I would love for this guy to get the Singapore whip.

3 ( +4 / -1 )

This type of vandal should be made to pay for the damage he has caused, and for full remediation of the property damaged.

1 ( +1 / -0 )

i think people in this comments section,are taking too seriously what happened to this guy. it’s just a dumb boy,who did something stupid and got caught,and you people coming out, with “prison”,which probably you don’t know that he will pay a fine and maybe clean it,like in most of the cases,so probably is gonna learn something.

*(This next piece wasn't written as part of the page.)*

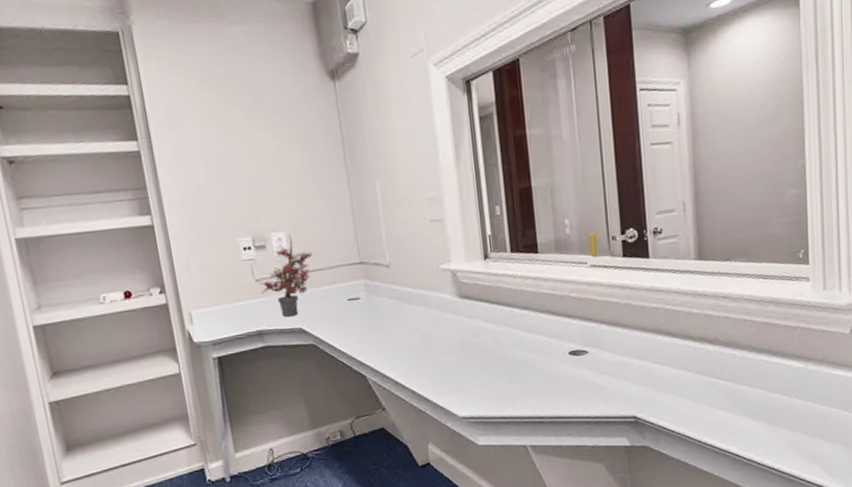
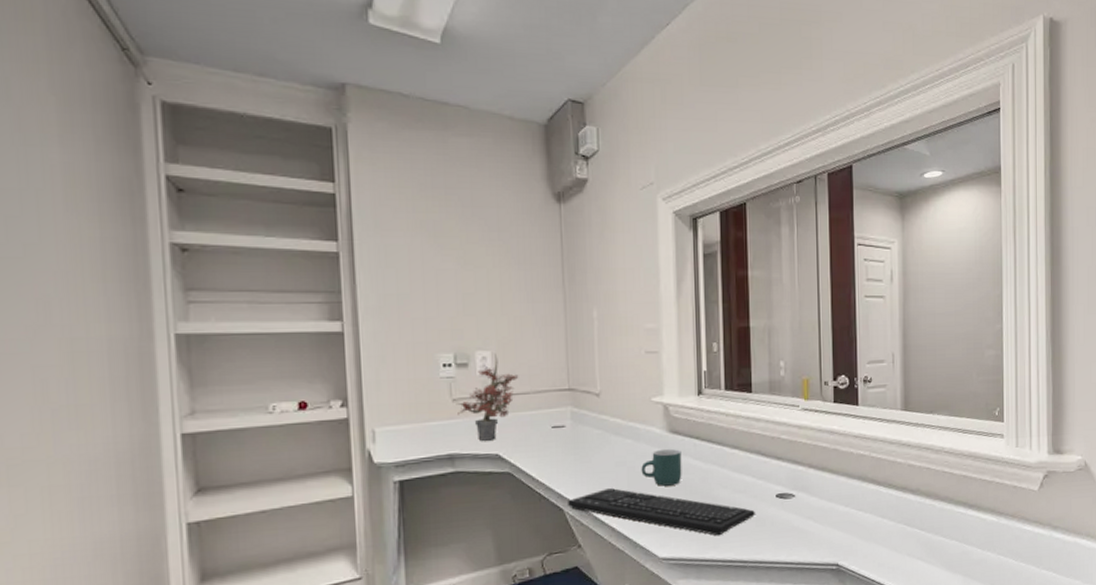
keyboard: none [369,353,551,395] -> present [568,487,756,536]
mug: none [435,313,475,350] -> present [641,448,682,486]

graffiti it is art,even if you don’t understand it or supporting it ,the only difference between graffiti and street art,is the way to paint,and they come from the same culture and time,after world war 2, this arts talks on walls,about what’s happening in the world and the history.

tagging is not art

So please if you don’t understand something,and you talking about something you don’t even know,it’s better you talk something you know or just don’t talk.

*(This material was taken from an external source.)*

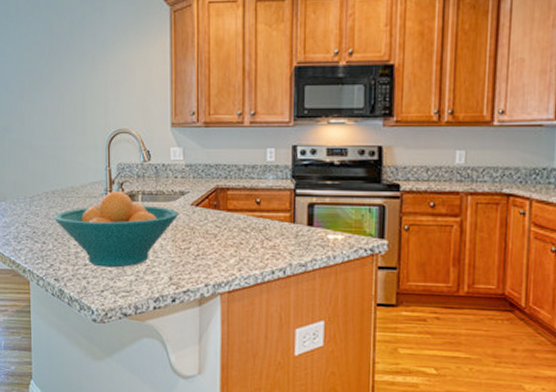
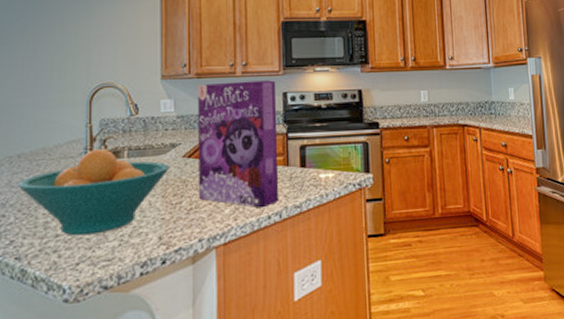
cereal box: none [206,132,286,263] -> present [198,80,279,208]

because that guy is guilty 100%

but you people guilty for no sense.

-5 ( +1 / -6 )

Just a couple of observations. First, there's graffiti all over Tokyo, Kyoto and every major Japanese city. While I do not support what this guy did and do not consider it art, a big deal is being made because he's a foreigner. There's no way you're going to convince me that the majority of the graffiti I see on a daily basis is done by anyone but Japanese. Second, legalities aside, there is graffiti that is truly artistic. This guy's does not qualify. Third, isn't Japan the same country that was recently trying to claim some graffiti near the Hinode monorail was done by Banksy and was therefore a "gift" to Tokyo.

-1 ( +3 / -4 )

Mr. NoidallMay 23  08:33 pm JST

*Generally speaking,** The Australian is the new culturally insensitive, loud, rude, American tourist.*

Are you trying to suggest there was a time when Australians were not culturally insensitive, loud and rude? (~_^)

3 ( +5 / -2 )

I seem to recall that some years ago the statue at Kamakura was defaced by paint. I cannot remember if anybody was ever arrested, charged and sentenced, but this Australian should be given the same punishment.

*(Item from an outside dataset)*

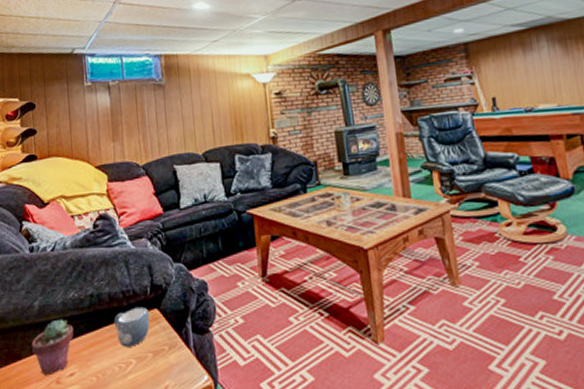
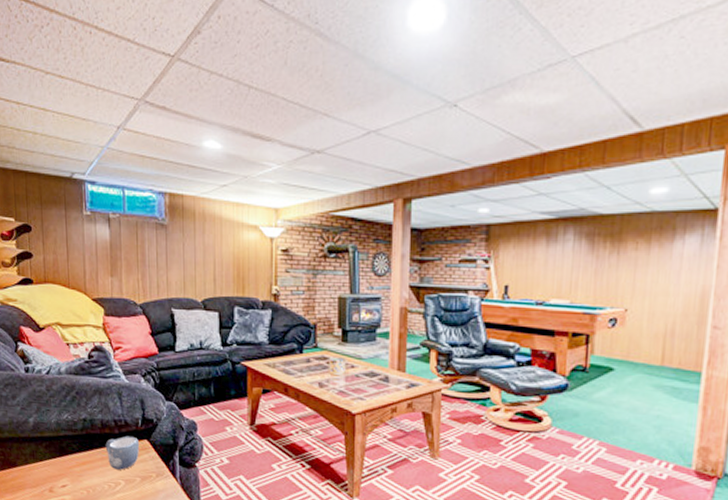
potted succulent: present [31,319,73,375] -> none [26,436,66,484]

Japans constitutional clauses state "all persons".

3 ( +3 / -0 )

That's not ART that's just some stupid idiot destroying property. Writing the word GHOST is Graffiti not art.

Years ago In New York City the graffiti problem was so bad that anyone caught would have to clean buildings and the city trains to remove the graffiti plus pay a large fine and sometimes do jail time. He should have to clean all the locations he graffiti his name and spend some time in jail then get deported. When you visit a foreign country leave your Bad Habits in your country and respect the country your visiting.  At 23 years of age and he's doing this .... Not much of a respectable future in front of this guy. LOSER

6 ( +7 / -1 )

In the past I've seen plenty of Japanese graffiti on Tokyo street maps, although the perpetrators were polite enough to draw only on the outer edges so as not to cover important information.

1 ( +1 / -0 )

My advice - Put him in a japanese prison for a year and give him painting supplies. If he can’t produce proper art like the Mona Lisa, then give him another year.

4 ( +5 / -1 )

This act was disrespectful. This individual not be allowed to enter Japan for the rest of his life.

5 ( +5 / -0 )

A 23 year old man comes to Kyoto all the way from Australia to showoff his spray painting skills?

Childish.

3 ( +3 / -0 )

Sentence him to 1 year cleaning up graffiti. Trash a$$ human.

2 ( +2 / -0 )

And thanks to this news article and the Instagram link, we now know who Ghost is in Ho Chi Minh City, Vietnam. He was tagging all over the place in Saigon before he left for Japan. I hope he "returns".

1 ( +1 / -0 )

Throw him in a box for half a decade. Society doesn't need garbage like that running around defiling public and private places.